Sickle-leaved waxflower
- Conservation status: Critically endangered (EPBC Act)

Scientific classification
- Kingdom: Plantae
- Clade: Tracheophytes
- Clade: Angiosperms
- Clade: Eudicots
- Clade: Rosids
- Order: Sapindales
- Family: Rutaceae
- Genus: Philotheca
- Species: P. falcata
- Binomial name: Philotheca falcata (Paul G.Wilson) Paul G.Wilson
- Synonyms: Eriostemon falcatus Paul G.Wilson;

= Philotheca falcata =

- Genus: Philotheca
- Species: falcata
- Authority: (Paul G.Wilson) Paul G.Wilson
- Conservation status: CR
- Synonyms: Eriostemon falcatus Paul G.Wilson

Species of plant

Philotheca falcata, commonly known as the sickle-leaved waxflower, is a species of flowering plant in the family Rutaceae and is endemic to a small area in the south-west of Western Australia. It is a small, densely branched shrub with narrow club-shaped leaves and single flowers on the ends of branchlets.

==Description==
Philotheca falcata is a densely-branched shrub that grows to a height of 15–25 cm with densely glandular-warty branchlets. The leaves are narrow club-shaped and curved, about 6 mm long with warty glands. The flowers are borne singly on the ends of the branchlets, each flower on a pedicel about 2 mm long. There are five triangular sepals about 3 mm long and five elliptic white petals about 7 mm long. The ten hairy stamens are free from each other and the style is glabrous. Flowering has been recorded in October.

==Taxonomy and naming==
This philotheca was first formally described in 1970 by Paul Wilson who gave it the name Eriostemon falcatus and published the description in the journal Nuytsia from specimens collected by William Blackall near Yellowdine in 1931. In 1998, Wilson changed the name to Philotheca falcata in the same journal.

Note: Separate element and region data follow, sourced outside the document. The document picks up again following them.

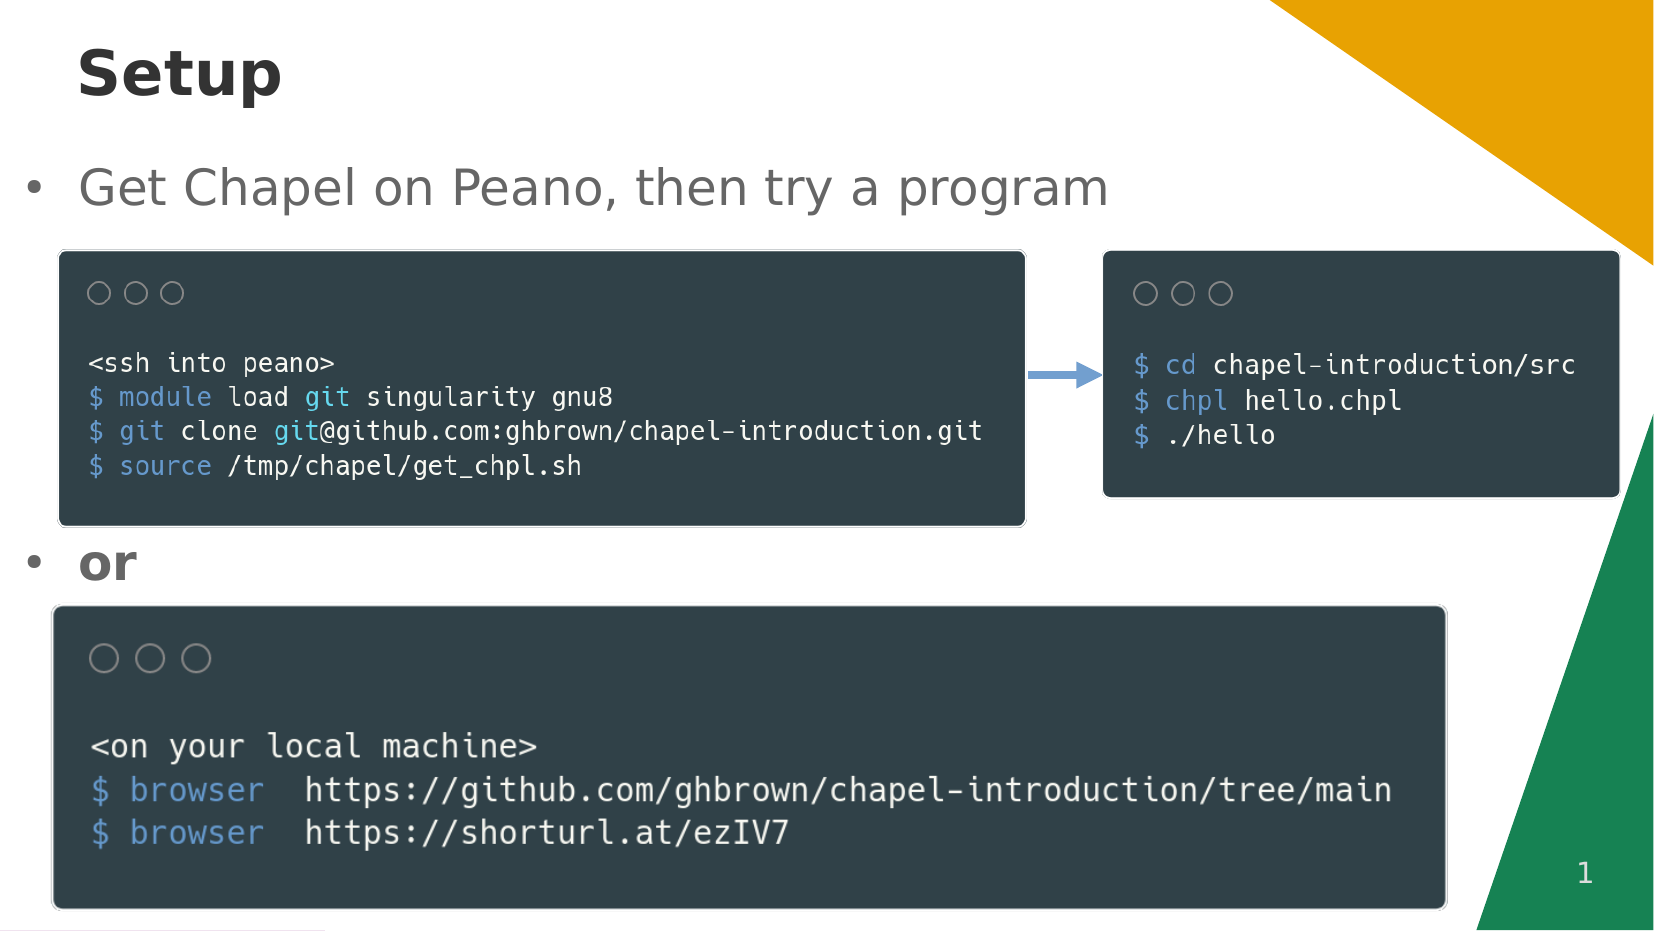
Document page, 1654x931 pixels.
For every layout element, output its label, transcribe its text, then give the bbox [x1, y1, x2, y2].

picture [0, 144, 1654, 931]
title Setup [0, 0, 889, 146]
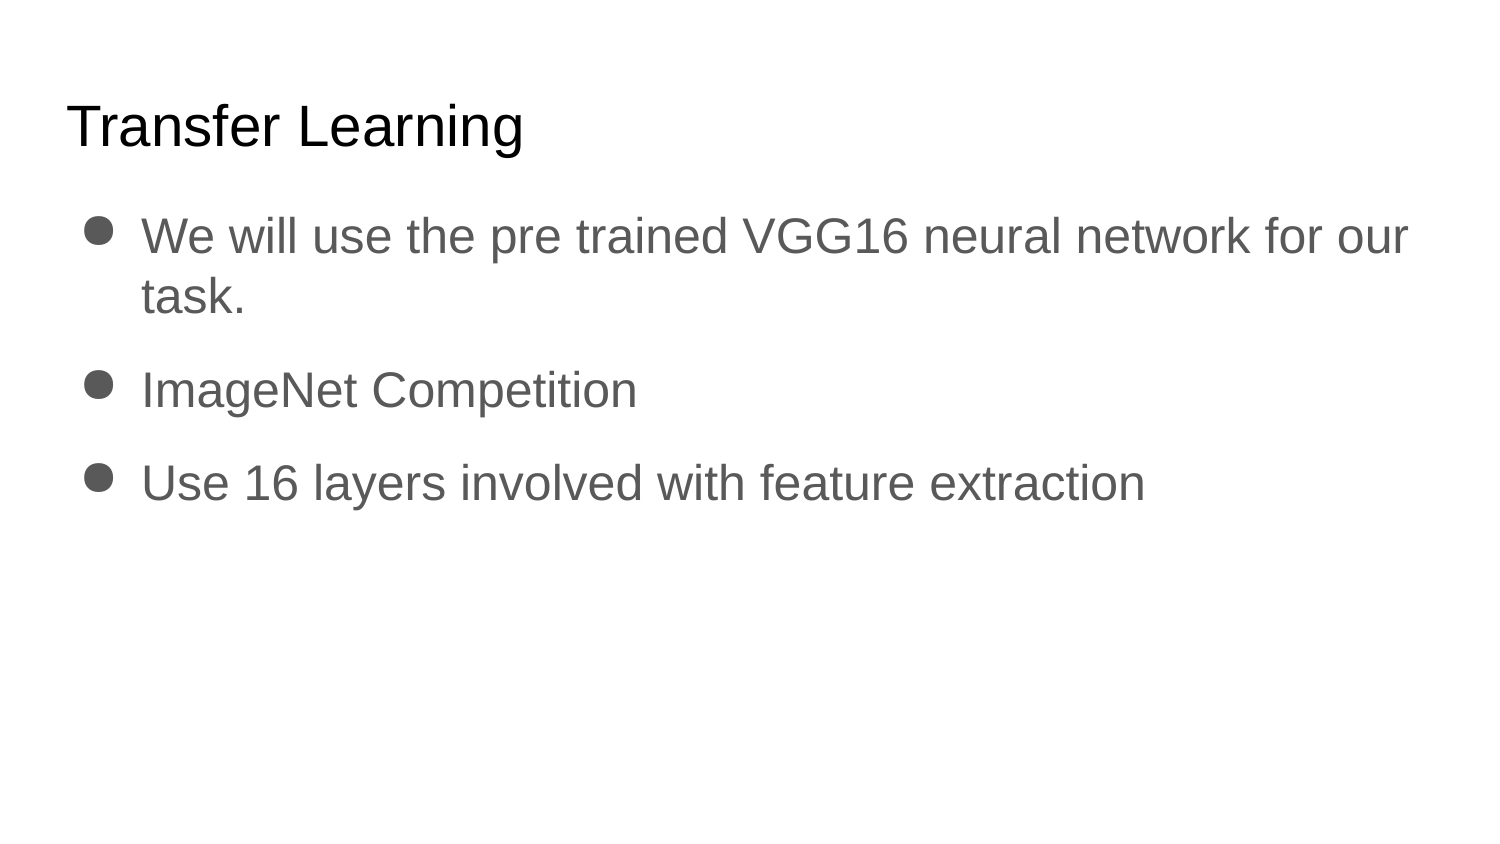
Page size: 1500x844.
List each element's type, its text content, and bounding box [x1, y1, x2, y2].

==Distribution and habitat==
The only known specimens of Philotheca falcata were growing in woodland near Southern Cross and near Holleton.

==Conservation status==
This species is classified as "critically endangered" under the Australian Government Environment Protection and Biodiversity Conservation Act 1999 and as Threatened Flora (Declared Rare Flora — Extant)" by the Department of Environment and Conservation (Western Australia). The main threat to the species is habitat alteration caused by land clearing.